"I know it seems like a big departure, but it's really just a reflection of what the market is doing now," says Pioneer Senior VP Andy Parsons. Like Sony's DRU-500A "Dual RW" drive released last fall, the Pioneer A06 will support 4X recording to both -R and +R, 2X to -RW, and 2.4X to +RW. It will also write CD-R at 16X and CD-RW at 10X (the Sony drive does 24X CD-R). The A06 will replace the popular A05—also an internal ATAPI, 4X DVD-R recorder—once all the A05s in the channel are sold, according to Parsons. The A06 will debut in mid-June with an MSRP of $329, $30 higher than the A05, which lists for $299.

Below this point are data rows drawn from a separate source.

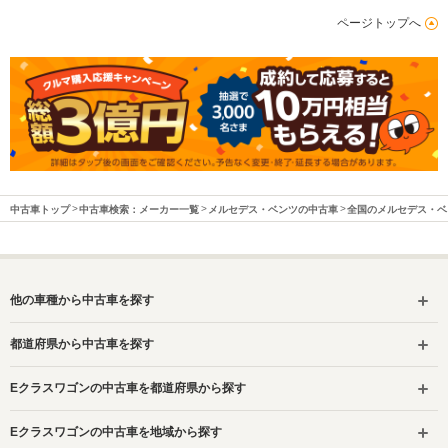
ページトップへ
中古車トップ
中古車検索：メーカー一覧
メルセデス・ベンツの中古車
全国のメルセデス・ベ
他の車種から中古車を探す
都道府県から中古車を探す
Eクラスワゴンの中古車を都道府県から探す
Eクラスワゴンの中古車を地域から探す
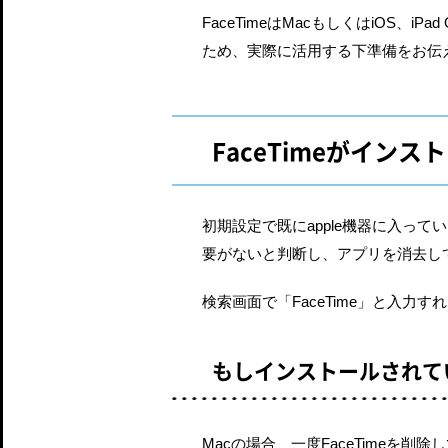
FaceTimeはMacもしくはiOS
ため、実際に活用する下準備をお伝
FaceTimeがイン
初期設定で既にapple機器に入って
要がないと判断し、アプリを消去し
検索画面で「FaceTime」と入力
もしインストールされて
Macの場合、一度FaceTimeを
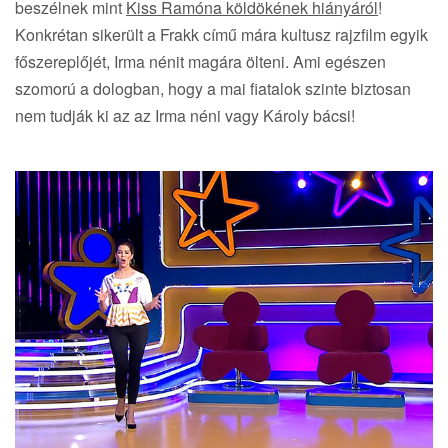
beszélnek mint
Kiss Ramóna köldökének hiányáról
!
Konkrétan sikerült a Frakk című mára kultusz rajzfilm egyik
főszereplőjét, Irma nénit magára ölteni. Ami egészen
szomorú a dologban, hogy a mai fiatalok szinte biztosan
nem tudják ki az az Irma néni vagy Károly bácsi!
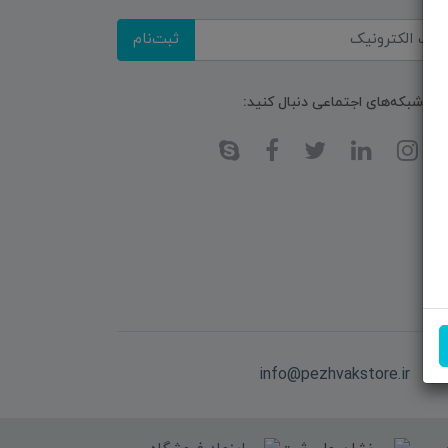
ثبت‌نام
ا در شبکه‌های اجتماعی دنبال کنید:
یل:
info@pezhvakstore.ir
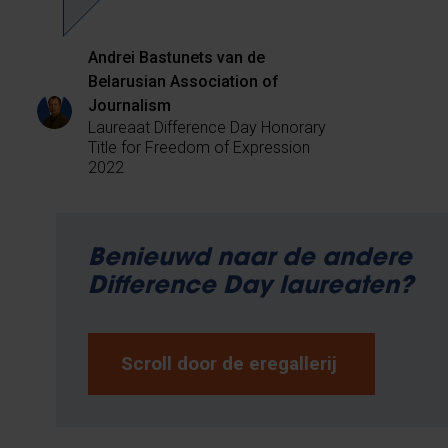
Andrei Bastunets van de
Belarusian Association of
Journalism
Laureaat Difference Day Honorary
Title for Freedom of Expression
2022
Benieuwd naar de andere
Difference Day laureaten?
Scroll door de eregallerij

"The A05 was a turning point," Parsons says, "as the price came down to $300. We're now outside of the relatively comfy professional/prosumer environment where users are well-informed about format issues and the various intricacies of how it all works. Now we've got consumers that have absolutely no clue that there is a format war. Some people pick up a given drive—perhaps based on the brand—grab some blank media (whatever is cheapest and closest), and run home with it all. Then they try to get it working, find out the disc is rejected by the drive, and return the whole thing back to the store as defective. Not a good scenario for the user or the retailer."

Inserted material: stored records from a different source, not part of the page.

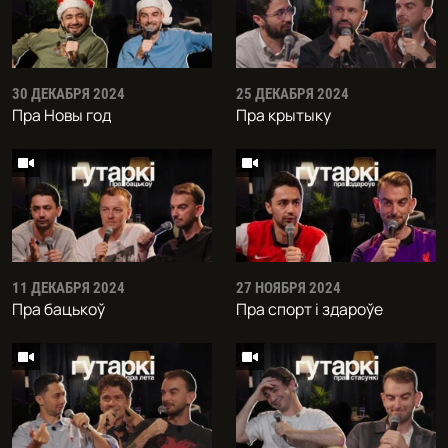
30 ДЕКАБРЯ 2024
25 ДЕКАБРЯ 2024
Пра Новы год
Пра крытыку
11 ДЕКАБРЯ 2024
27 НОЯБРЯ 2024
Пра бацькоў
Пра спорт і здароўе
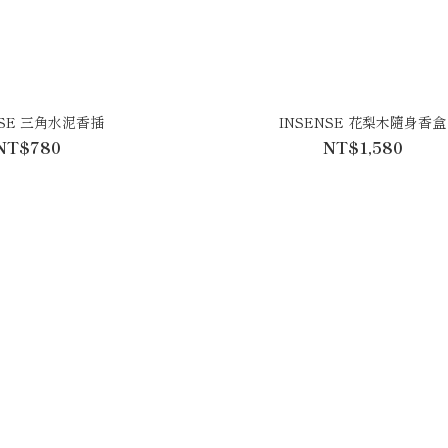
NSE 三角水泥香插
INSENSE 花梨木隨身香盒
NT$780
NT$1,580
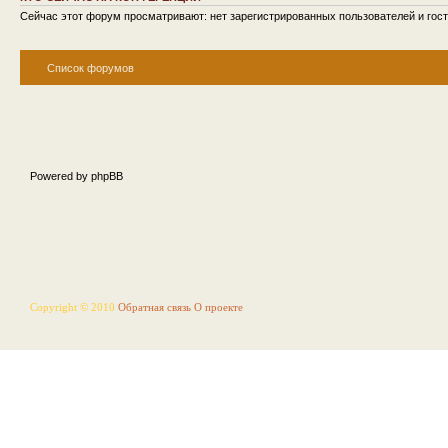
Сейчас этот форум просматривают: нет зарегистрированных пользователей и гост
Список форумов
Powered by phpBB
Copyright © 2010
Обратная связь
О проекте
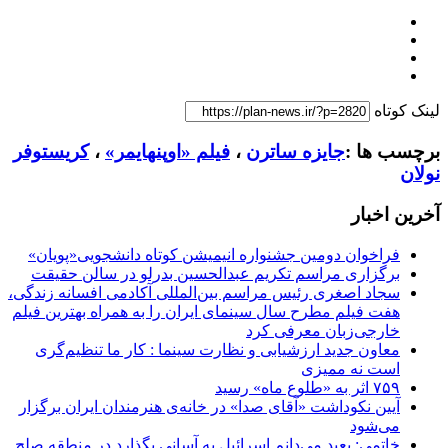
لینک کوتاه
برچسب ها :
جایزه ساترن
،
فیلم «اوپنهایمر»
،
کریستوفر
نولان
آخرین اخبار
فراخوان دومین جشنواره انیمیشن کوتاه دانشجویی«پویان»
برگزاری مراسم تکریم عبدالحسین بدرلو در سالن حقیقت
سجاد اصغری رئیس مراسم بین‌المللی آکادمی افسانه زندگی،
هفت فیلم مطرح سال سینمای ایران را به همراه بهترین فیلم
خارجی‌زبان معرفی کرد
معاون جدید ارزشیابی و نظارت سینما : کار ما تنظیم‌گری
است نه ممیزی
۷۵۹ اثر به «طلوع ماه» رسید
آیین نکوداشت «آقای صدا» در خانه‌ی هنرمندان ایران برگزار
می‌شود
خاتمی: بعید می‌دانم اسرائیل به آسانی بگذارد در منطقه صلح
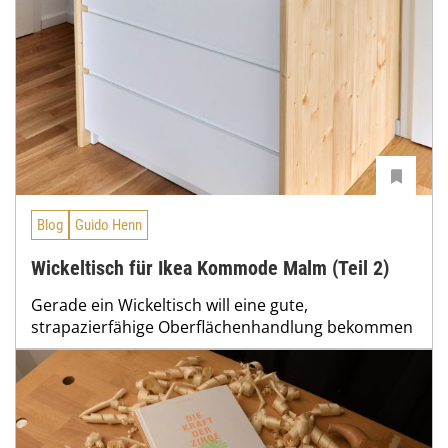
Blog
Guido Henn
Wickeltisch für Ikea Kommode Malm (Teil 2)
Gerade ein Wickeltisch will eine gute,
strapazierfähige Oberflächenhandlung bekommen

It's just this scenario that drove Pioneer to incorporate support for the "plus" family of formats in the A06. "Our move is really a way to reduce confusion more than anything else," says Parsons. "We are not converts to the +RW side, we are not joining the +RW Alliance; we are just doing what the market is demanding in order to help grow the business."
Look for numerous manufacturers and VARs to follow suit by introducing multi-family drives into the retail and OEM/PC markets in the coming months, possibly making "plus" or "dash"-only drives the exception rather than the rule. The most significant impetus for this tectonic shift may have come from major PC integrators like Dell, Compaq, and Gateway who sell PCs with DVD writers on board, and are loath to deal with the tech support complaints of customers who bought the wrong kind of media. HP, Philips, and Ricoh are expected to be holdouts with "plus"-only drives, unless that becomes an untenable position for them as the market evolves.

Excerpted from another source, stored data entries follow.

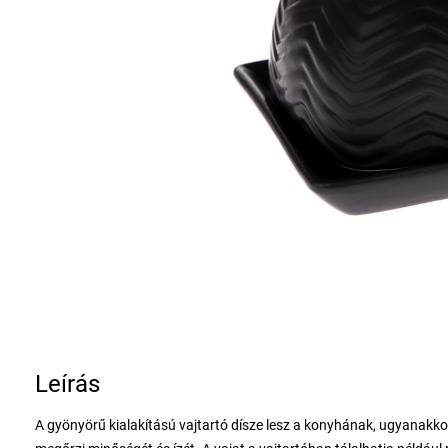
Leírás
A gyönyörű kialakítású vajtartó dísze lesz a konyhának, ugyanakkor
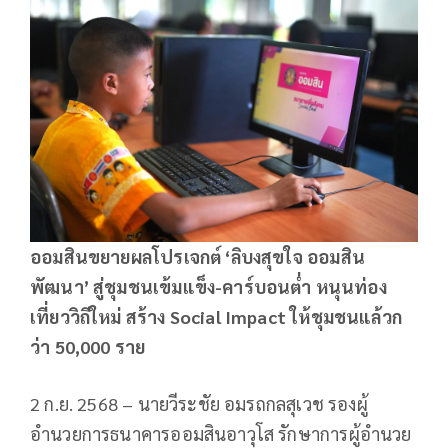
ออมสินขยายผลโปรเจกต์ ‘ลิบงสุขใจ ออมสิน
พัฒนา’ สู่ชุมชนเข้มแข็ง-คาร์บอนต่ำ หนุนท่อง
เที่ยววิถีใหม่ สร้าง Social Impact ให้ชุมชนแล้วก
ว่า 50,000 ราย
2 ก.ย. 2568 – นายวีระชัย อมรถกลสุเวช รองผู้
อำนวยการธนาคารออมสินอาวุโส รักษาการผู้อำนวย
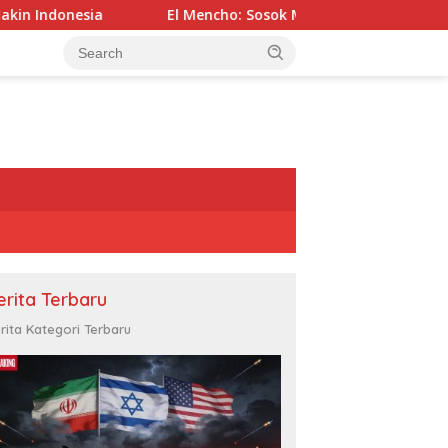
El Mencho: Sosok Misterius di Balik Kartel Paling Ditakuti M
erita Terbaru
rita Kategori Terbaru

Meanwhile at the WinHEC conference, just a week before the Pioneer announcement, Microsoft promised to support "all major writable DVD formats" in future editions of Windows, expanding on its earlier declaration of support for the "plus" formats only.
Parsons adds that while Pioneer has adopted a "multiple-format" approach for their desktop DVD recording line, their "dash"-only strategy for set-top video recorders has not changed. The reason? "Too many application layers on top of four physical layers. DVD+R and +RW use ‘+VR,' which is a spinoff from DVD-Video, but with its own capabilities. DVD-R uses DVD-Video, and DVD-RW can use DVD-Video or -VR. How do we make a video recorder that makes all of this work in a predictable, consistent way for the end user? We think it's too much to handle in a single box."